TASK ITEM:
Please give back all the records exactly, but keep the pictures out.

DATA RECORDS:
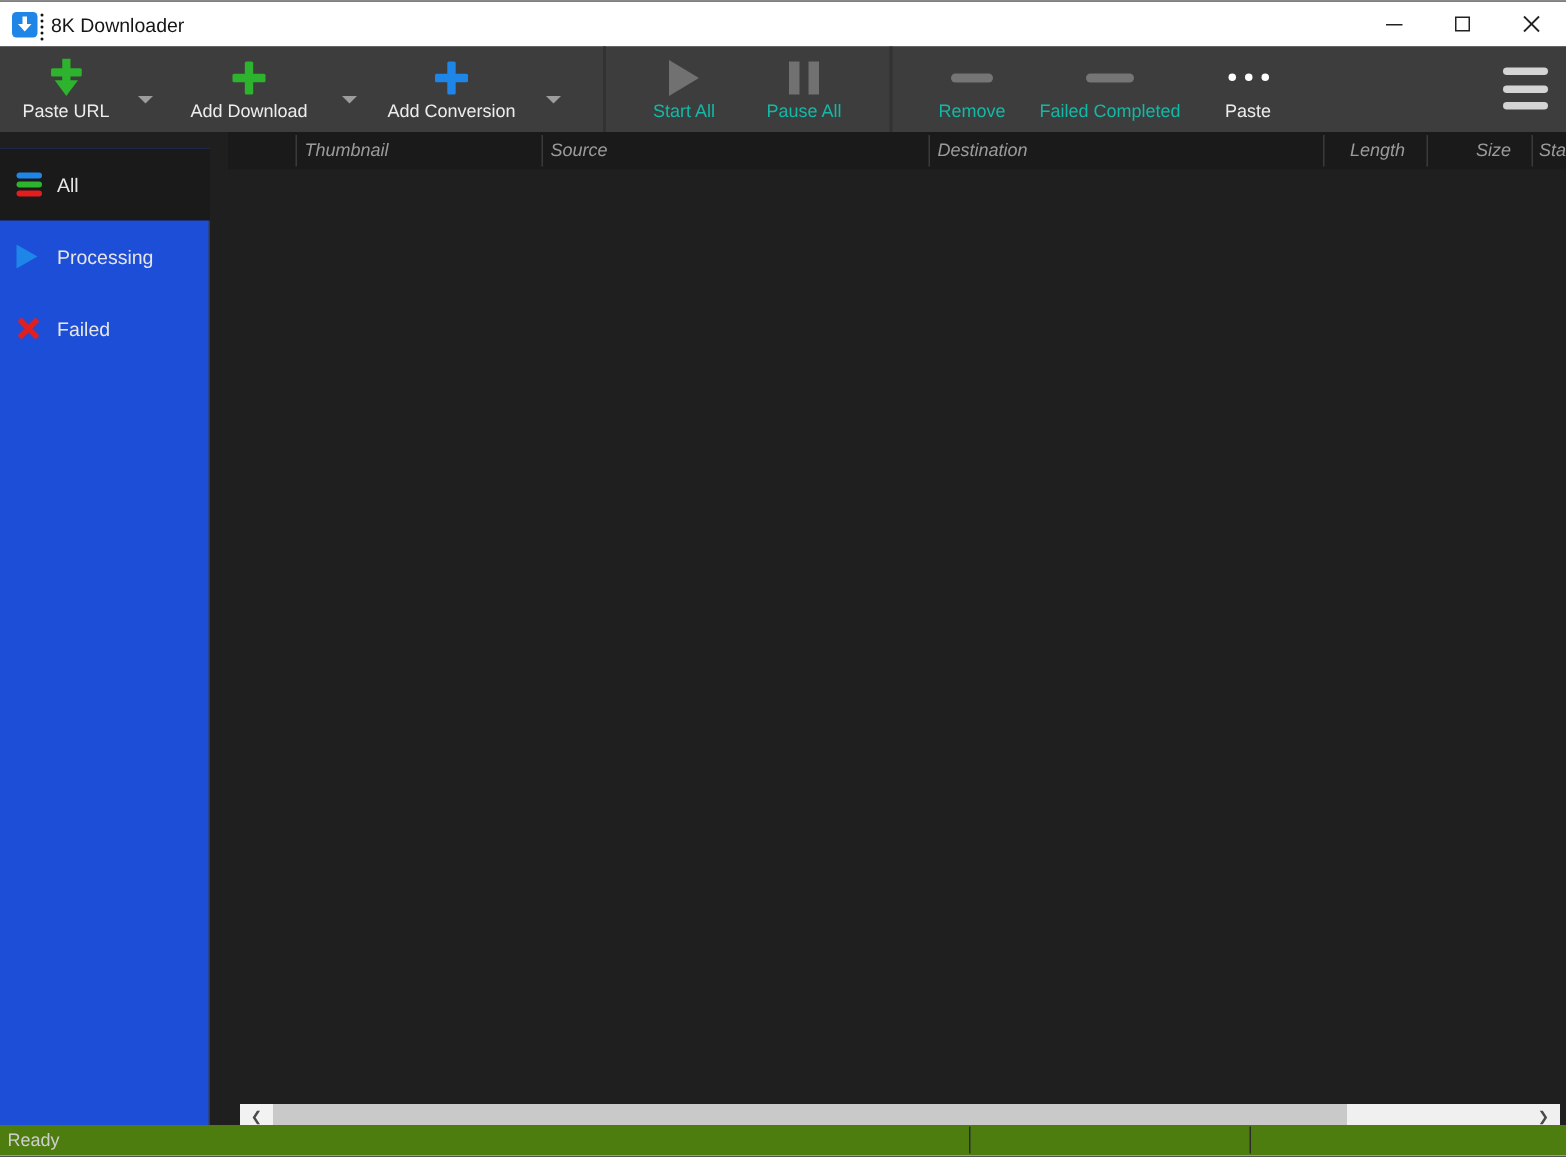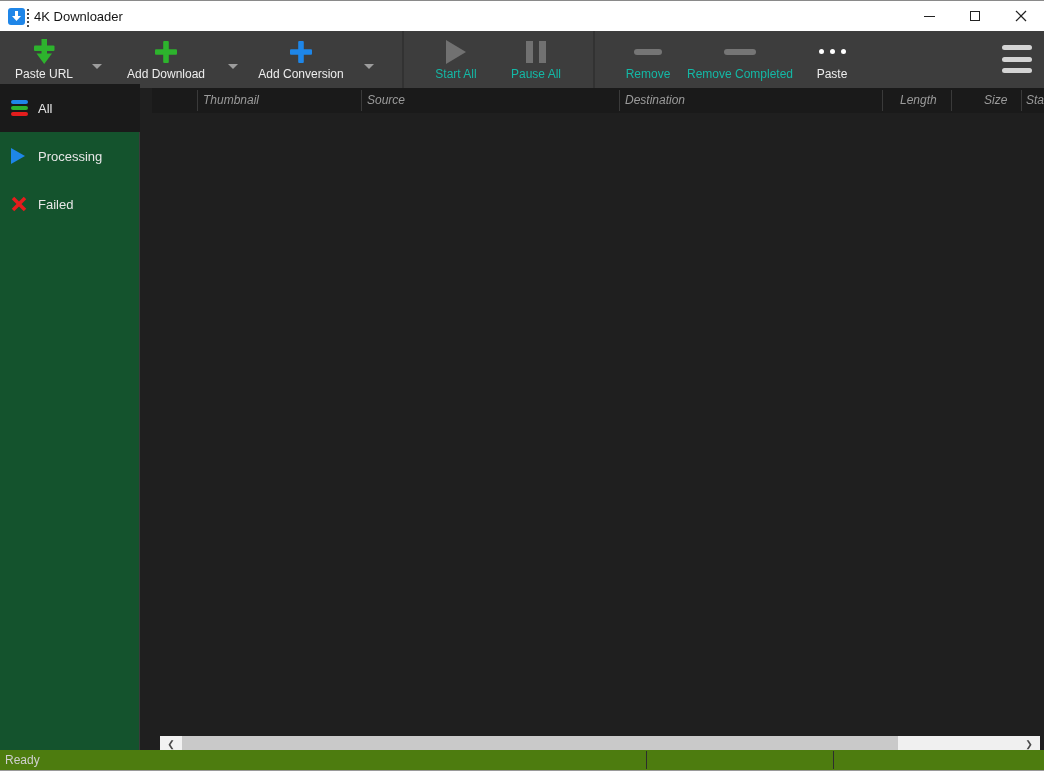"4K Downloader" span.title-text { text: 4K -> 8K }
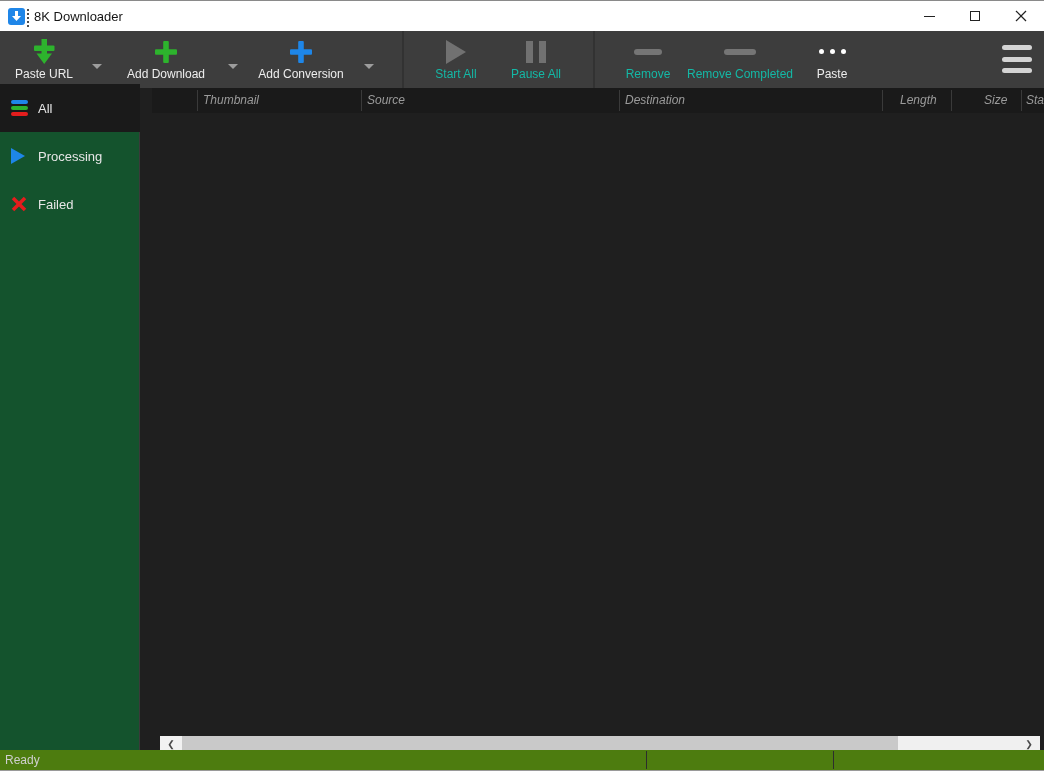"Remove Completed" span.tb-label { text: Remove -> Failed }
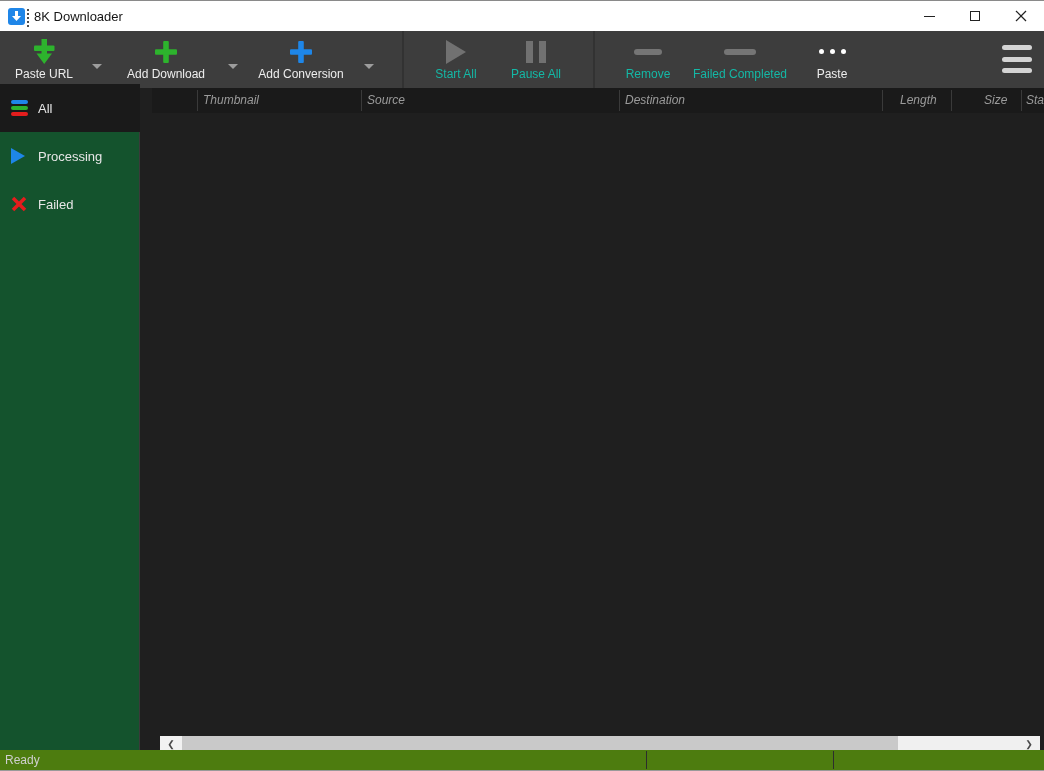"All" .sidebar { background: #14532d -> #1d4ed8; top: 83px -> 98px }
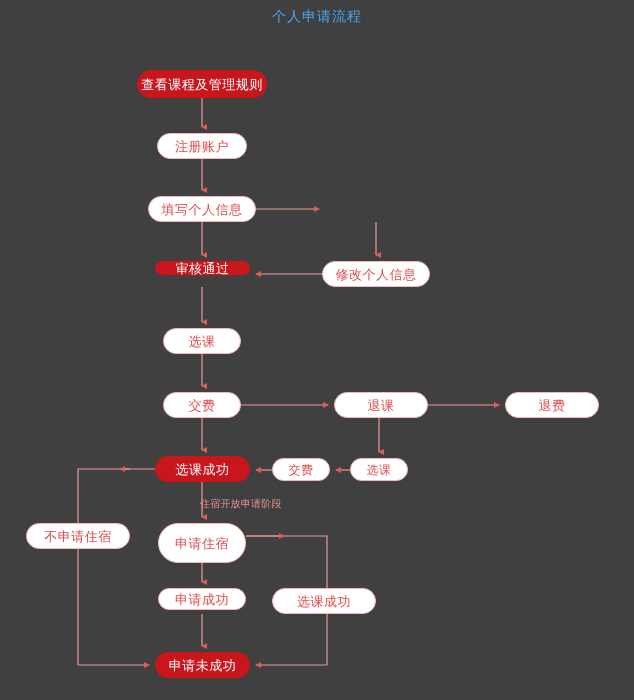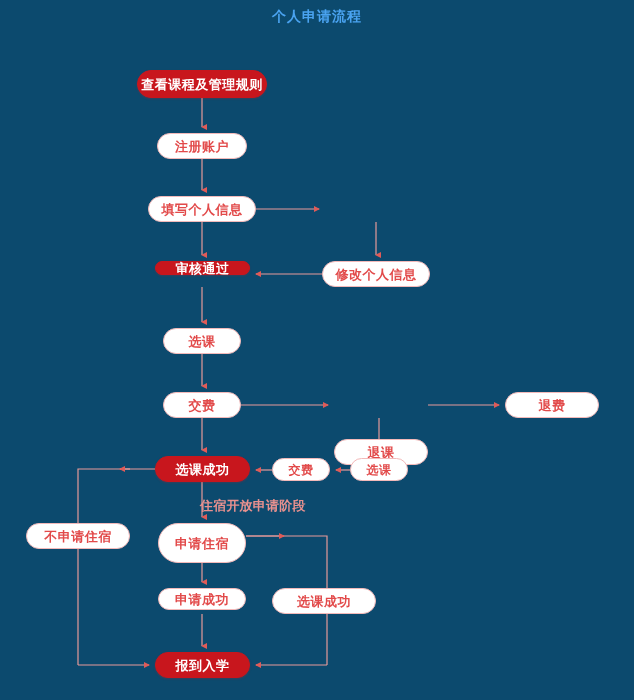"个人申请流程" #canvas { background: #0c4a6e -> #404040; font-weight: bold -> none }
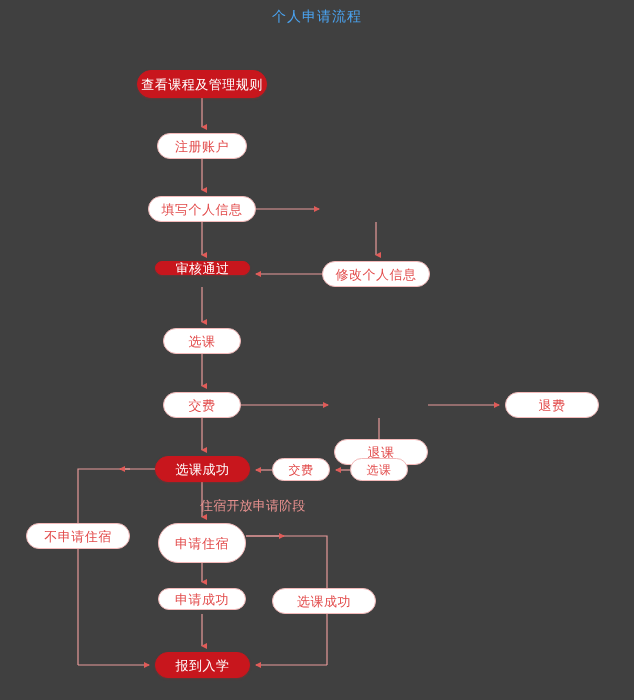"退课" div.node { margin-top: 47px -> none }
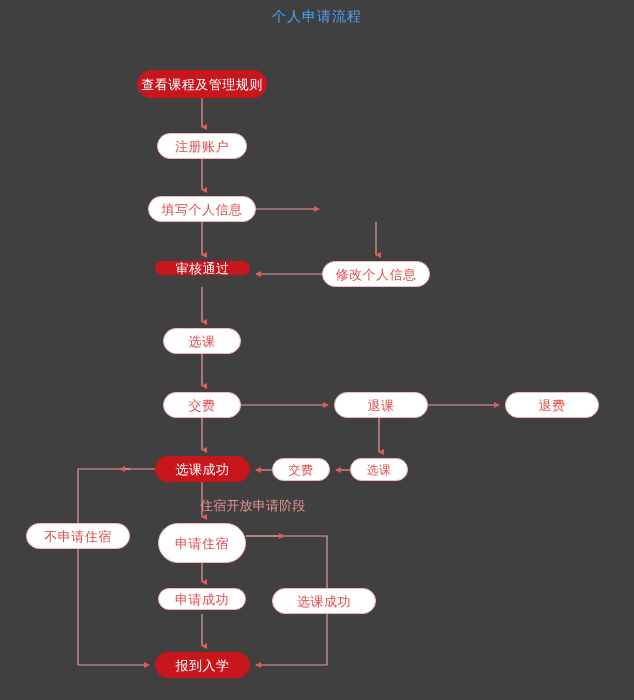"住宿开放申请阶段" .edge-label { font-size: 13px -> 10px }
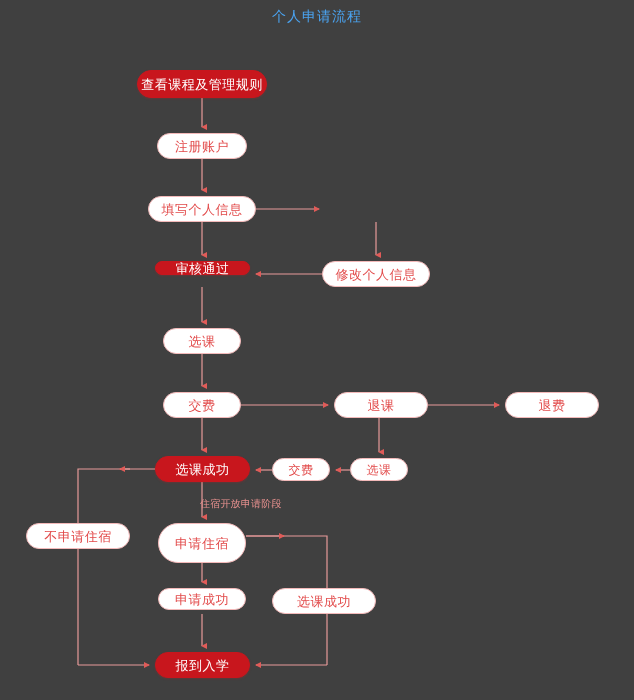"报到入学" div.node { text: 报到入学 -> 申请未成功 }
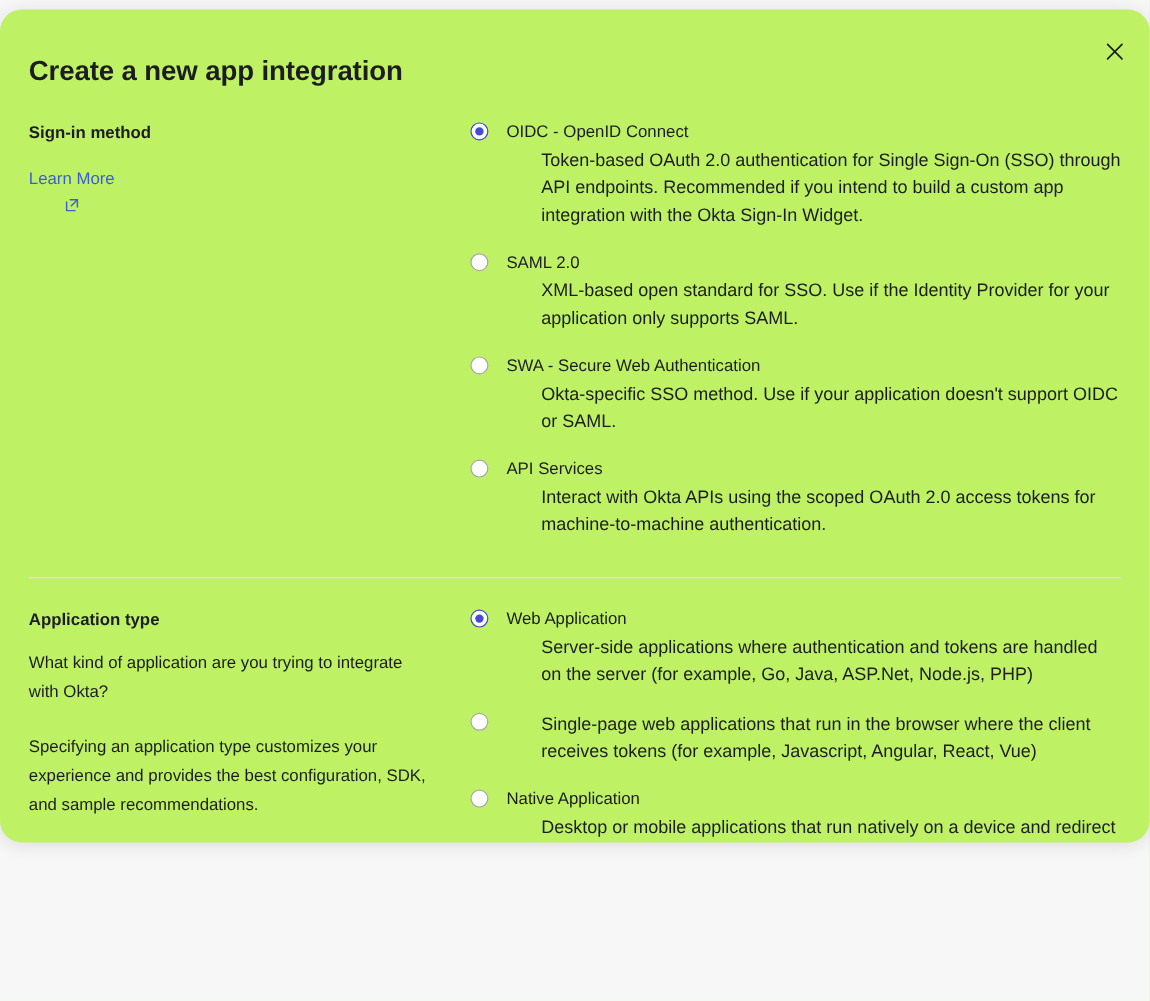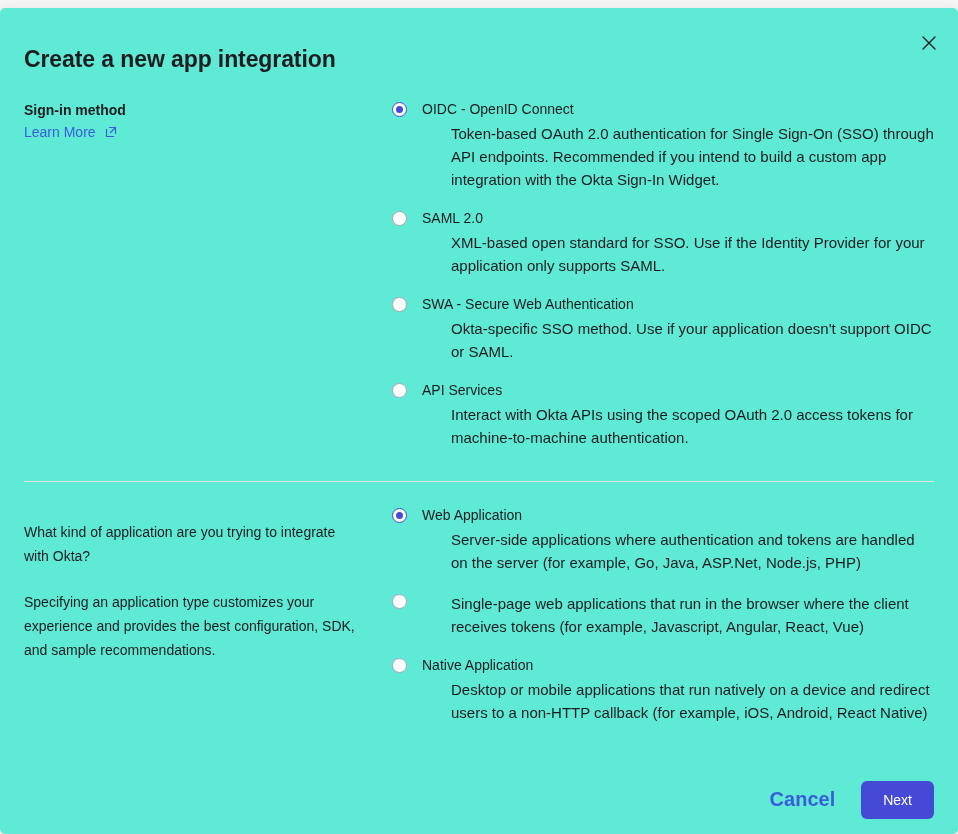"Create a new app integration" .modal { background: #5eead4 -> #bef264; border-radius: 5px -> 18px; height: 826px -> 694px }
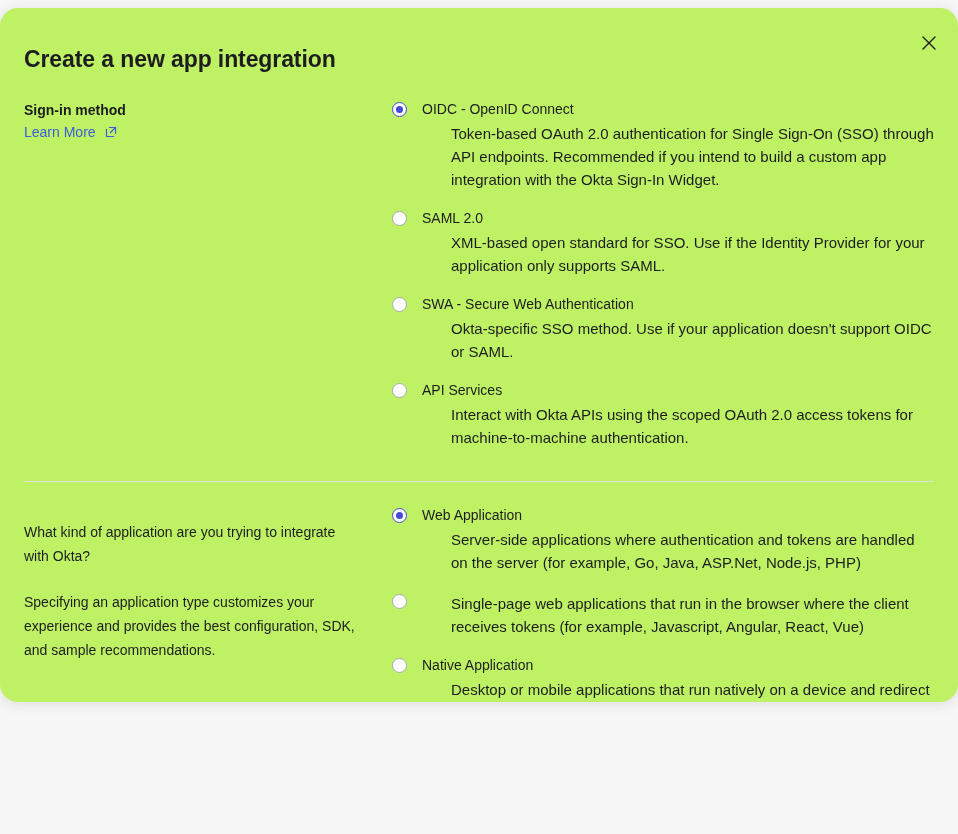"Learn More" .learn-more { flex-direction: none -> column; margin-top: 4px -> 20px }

ANSWER AREA:
"4K Downloader" span.title-text { text: 4K -> 8K }
"Remove Completed" span.tb-label { text: Remove -> Failed }
"All" .sidebar { background: #14532d -> #1d4ed8; top: 83px -> 98px }
"个人申请流程" #canvas { background: #0c4a6e -> #404040; font-weight: bold -> none }
"退课" div.node { margin-top: 47px -> none }
"住宿开放申请阶段" .edge-label { font-size: 13px -> 10px }
"报到入学" div.node { text: 报到入学 -> 申请未成功 }
"Create a new app integration" .modal { background: #5eead4 -> #bef264; border-radius: 5px -> 18px; height: 826px -> 694px }
"Learn More" .learn-more { flex-direction: none -> column; margin-top: 4px -> 20px }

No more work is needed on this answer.